Present Perfect and Present Perfect Continuous Tenses
Present Perfect Tense
I have written.
He has written.
They/you/we have written.
I have not written.
She has not written.
They/you/we have not written.
Have I written?
Has he written?
Have they/you/we written?
The present perfect tense is used to talk about an action just completed.
Read the sentences given below.
I have finished the story.
They have returned.
She has applied for leave of absence.
The present perfect tense can also be used to talk about an action which began some time in the past and has continued up to the present.
I have always wanted to learn the art of painting.
We have lived in this city for several years.
I haven’t seen him for a long time.
To talk about past actions that cannot be attributed to a definite time
The present perfect tense can be used to talk about past actions which cannot be attributed to a definite time.
I have visited Canada and Australia.
I have written several short stories.
I have often gone to that theatre.
She has acted in a film.
Here we are talking about past actions but we do not state when that particular past action took place. Note that we use simple past tense to talk about past actions which can be attributed to a definite time.

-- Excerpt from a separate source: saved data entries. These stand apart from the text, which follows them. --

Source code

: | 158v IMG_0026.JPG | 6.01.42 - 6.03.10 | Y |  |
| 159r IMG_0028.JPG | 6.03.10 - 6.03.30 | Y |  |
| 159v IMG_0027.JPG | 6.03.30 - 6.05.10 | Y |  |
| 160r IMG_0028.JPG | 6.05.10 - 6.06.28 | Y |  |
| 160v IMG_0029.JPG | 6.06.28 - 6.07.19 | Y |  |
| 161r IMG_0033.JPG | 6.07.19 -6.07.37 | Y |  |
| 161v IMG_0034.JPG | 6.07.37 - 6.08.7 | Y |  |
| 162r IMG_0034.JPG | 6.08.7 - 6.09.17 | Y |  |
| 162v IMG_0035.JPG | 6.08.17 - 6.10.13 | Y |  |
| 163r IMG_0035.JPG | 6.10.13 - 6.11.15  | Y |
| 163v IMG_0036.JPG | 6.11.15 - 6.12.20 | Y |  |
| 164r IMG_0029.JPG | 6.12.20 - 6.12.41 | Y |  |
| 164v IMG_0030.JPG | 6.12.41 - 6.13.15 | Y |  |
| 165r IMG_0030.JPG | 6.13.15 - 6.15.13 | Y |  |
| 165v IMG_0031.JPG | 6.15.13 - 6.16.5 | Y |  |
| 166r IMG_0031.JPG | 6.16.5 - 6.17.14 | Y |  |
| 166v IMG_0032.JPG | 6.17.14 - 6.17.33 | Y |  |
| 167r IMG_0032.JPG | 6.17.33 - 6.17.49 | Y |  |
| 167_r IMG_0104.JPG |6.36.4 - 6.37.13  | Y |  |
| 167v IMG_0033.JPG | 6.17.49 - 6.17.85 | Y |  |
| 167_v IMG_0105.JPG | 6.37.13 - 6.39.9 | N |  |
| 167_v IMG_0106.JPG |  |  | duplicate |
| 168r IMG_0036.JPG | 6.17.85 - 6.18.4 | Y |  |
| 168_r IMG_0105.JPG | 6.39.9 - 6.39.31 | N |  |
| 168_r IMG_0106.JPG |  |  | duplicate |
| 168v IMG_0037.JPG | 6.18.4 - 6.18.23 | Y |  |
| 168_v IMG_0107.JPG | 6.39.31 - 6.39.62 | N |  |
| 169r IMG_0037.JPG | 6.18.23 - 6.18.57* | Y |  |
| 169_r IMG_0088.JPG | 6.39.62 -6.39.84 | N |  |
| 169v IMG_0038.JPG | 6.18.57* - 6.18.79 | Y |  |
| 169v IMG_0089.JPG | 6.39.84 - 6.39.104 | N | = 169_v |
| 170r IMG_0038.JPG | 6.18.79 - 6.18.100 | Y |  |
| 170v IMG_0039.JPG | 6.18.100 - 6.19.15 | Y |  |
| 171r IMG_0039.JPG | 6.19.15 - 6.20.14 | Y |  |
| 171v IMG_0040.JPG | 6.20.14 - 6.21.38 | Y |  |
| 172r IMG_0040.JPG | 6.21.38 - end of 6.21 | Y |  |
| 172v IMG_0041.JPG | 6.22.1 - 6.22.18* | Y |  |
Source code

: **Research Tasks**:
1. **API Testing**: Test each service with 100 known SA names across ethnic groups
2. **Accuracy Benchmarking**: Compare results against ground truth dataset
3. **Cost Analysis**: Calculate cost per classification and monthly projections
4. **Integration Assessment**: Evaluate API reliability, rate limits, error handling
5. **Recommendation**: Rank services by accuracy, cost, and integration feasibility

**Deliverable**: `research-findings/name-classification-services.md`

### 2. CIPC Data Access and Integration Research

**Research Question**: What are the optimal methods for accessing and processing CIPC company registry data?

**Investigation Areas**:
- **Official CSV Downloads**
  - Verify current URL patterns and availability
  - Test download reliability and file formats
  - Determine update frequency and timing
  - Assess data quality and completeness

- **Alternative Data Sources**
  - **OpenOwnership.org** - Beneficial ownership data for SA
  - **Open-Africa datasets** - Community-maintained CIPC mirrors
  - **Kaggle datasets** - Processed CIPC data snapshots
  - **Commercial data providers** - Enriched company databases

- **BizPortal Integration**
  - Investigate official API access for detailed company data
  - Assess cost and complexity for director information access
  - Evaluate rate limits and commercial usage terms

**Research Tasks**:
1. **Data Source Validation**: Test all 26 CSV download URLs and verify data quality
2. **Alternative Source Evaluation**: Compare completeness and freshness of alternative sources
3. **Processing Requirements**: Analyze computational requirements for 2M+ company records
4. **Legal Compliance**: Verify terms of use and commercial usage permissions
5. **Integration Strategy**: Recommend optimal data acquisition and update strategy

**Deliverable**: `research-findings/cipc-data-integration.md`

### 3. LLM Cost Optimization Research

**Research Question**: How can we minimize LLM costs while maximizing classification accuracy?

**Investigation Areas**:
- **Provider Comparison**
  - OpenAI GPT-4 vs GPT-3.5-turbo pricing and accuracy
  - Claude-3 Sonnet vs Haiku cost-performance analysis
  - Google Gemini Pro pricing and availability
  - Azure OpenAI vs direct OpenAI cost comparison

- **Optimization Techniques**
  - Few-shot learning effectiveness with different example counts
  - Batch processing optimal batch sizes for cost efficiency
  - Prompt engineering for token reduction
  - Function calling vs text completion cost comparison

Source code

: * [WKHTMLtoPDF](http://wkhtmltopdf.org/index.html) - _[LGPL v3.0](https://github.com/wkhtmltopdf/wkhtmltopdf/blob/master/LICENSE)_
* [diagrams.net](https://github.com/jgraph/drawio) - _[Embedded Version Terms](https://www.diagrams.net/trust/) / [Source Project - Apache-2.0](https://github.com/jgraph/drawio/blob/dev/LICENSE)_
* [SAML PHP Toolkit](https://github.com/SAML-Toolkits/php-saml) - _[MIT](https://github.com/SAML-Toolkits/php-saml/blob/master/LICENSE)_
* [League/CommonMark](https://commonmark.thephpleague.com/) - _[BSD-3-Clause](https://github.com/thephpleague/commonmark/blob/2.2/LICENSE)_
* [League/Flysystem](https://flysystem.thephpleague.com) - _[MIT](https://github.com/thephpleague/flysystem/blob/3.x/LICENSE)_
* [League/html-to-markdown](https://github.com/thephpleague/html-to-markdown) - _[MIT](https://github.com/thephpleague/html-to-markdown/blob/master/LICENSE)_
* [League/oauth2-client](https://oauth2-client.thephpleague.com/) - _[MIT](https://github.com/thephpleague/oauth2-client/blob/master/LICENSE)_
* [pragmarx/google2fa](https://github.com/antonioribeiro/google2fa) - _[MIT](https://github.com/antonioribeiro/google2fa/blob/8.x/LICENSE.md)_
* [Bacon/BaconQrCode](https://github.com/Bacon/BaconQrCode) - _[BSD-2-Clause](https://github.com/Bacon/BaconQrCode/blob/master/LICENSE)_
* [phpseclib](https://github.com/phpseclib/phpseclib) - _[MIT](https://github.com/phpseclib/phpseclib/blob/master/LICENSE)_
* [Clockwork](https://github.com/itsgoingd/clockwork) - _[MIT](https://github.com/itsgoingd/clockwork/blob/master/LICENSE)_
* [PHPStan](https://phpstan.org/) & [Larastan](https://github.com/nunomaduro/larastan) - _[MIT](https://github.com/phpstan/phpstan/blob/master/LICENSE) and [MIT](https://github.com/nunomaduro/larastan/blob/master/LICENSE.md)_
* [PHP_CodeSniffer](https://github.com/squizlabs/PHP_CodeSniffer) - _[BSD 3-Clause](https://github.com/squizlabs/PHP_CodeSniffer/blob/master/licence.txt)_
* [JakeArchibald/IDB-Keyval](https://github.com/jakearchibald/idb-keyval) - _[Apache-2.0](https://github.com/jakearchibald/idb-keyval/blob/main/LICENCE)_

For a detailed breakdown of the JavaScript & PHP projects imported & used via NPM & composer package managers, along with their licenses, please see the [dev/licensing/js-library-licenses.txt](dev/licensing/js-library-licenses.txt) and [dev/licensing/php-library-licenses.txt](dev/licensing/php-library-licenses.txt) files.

I visited Canada and Australia last year. (NOT I have visited Canada and Australia last year.)
I wrote several short stories last week. (NOT I have written several short stories yesterday.)
I wrote to him yesterday. (NOT I have written to him yesterday.)
No adverbs of time referring to the past can be used with the present perfect tense. If you have to, use simple past instead.
However, certain adverbs like ever, always, never, constantly etc., can be used with the present perfect tense.
I have never seen him before.
Have you ever been to Kashmir?
He has constantly eluded the police.
John has always been a rebel.
The Present Perfect Continuous Tense
I have been writing.
She has been writing.
They/you/we have been writing.
I have not been writing.
She has not been writing.
They/you/we have not been writing.
Have I been writing?
Has she been writing?
Have they/you/we been writing?
The present perfect continuous tense is used to talk about an action which began sometime in the past, has gone on till the present and is still continuing.
She has been sleeping for four hours.
I have been working in the garden since morning.
It has been raining since yesterday.
In the sentence She has been sleeping for four hours, she started sleeping four hours ago, slept without stopping for four hours and is still sleeping.
Note that we use the present perfect continuous tense to emphasize the duration and continuity of the action.